MATERIAL TO PROCESS:
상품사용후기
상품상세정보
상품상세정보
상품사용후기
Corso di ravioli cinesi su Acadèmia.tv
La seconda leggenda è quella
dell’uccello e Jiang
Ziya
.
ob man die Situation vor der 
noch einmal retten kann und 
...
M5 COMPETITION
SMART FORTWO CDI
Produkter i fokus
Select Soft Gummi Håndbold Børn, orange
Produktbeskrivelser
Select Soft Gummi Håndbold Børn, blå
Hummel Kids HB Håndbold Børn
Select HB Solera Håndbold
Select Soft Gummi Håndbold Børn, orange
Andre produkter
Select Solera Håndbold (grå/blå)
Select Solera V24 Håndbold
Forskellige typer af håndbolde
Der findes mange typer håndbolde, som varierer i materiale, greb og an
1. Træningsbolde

TASK:
Format all the data above as a Markdown table with two columns, n for the row number and Line for the text. Skip any blank lines.

TASK RESULT:
| n | Line |
|---|---|
| 1 | 상품사용후기 |
| 2 | 상품상세정보 |
| 3 | 상품상세정보 |
| 4 | 상품사용후기 |
| 5 | Corso di ravioli cinesi su Acadèmia.tv |
| 6 | La seconda leggenda è quella |
| 7 | dell’uccello e Jiang |
| 8 | Ziya |
| 9 | . |
| 10 | ob man die Situation vor der  |
| 11 | noch einmal retten kann und  |
| 12 | ... |
| 13 | M5 COMPETITION |
| 14 | SMART FORTWO CDI |
| 15 | Produkter i fokus |
| 16 | Select Soft Gummi Håndbold Børn, orange |
| 17 | Produktbeskrivelser |
| 18 | Select Soft Gummi Håndbold Børn, blå |
| 19 | Hummel Kids HB Håndbold Børn |
| 20 | Select HB Solera Håndbold |
| 21 | Select Soft Gummi Håndbold Børn, orange |
| 22 | Andre produkter |
| 23 | Select Solera Håndbold (grå/blå) |
| 24 | Select Solera V24 Håndbold |
| 25 | Forskellige typer af håndbolde |
| 26 | Der findes mange typer håndbolde, som varierer i materiale, greb og an |
| 27 | 1. Træningsbolde |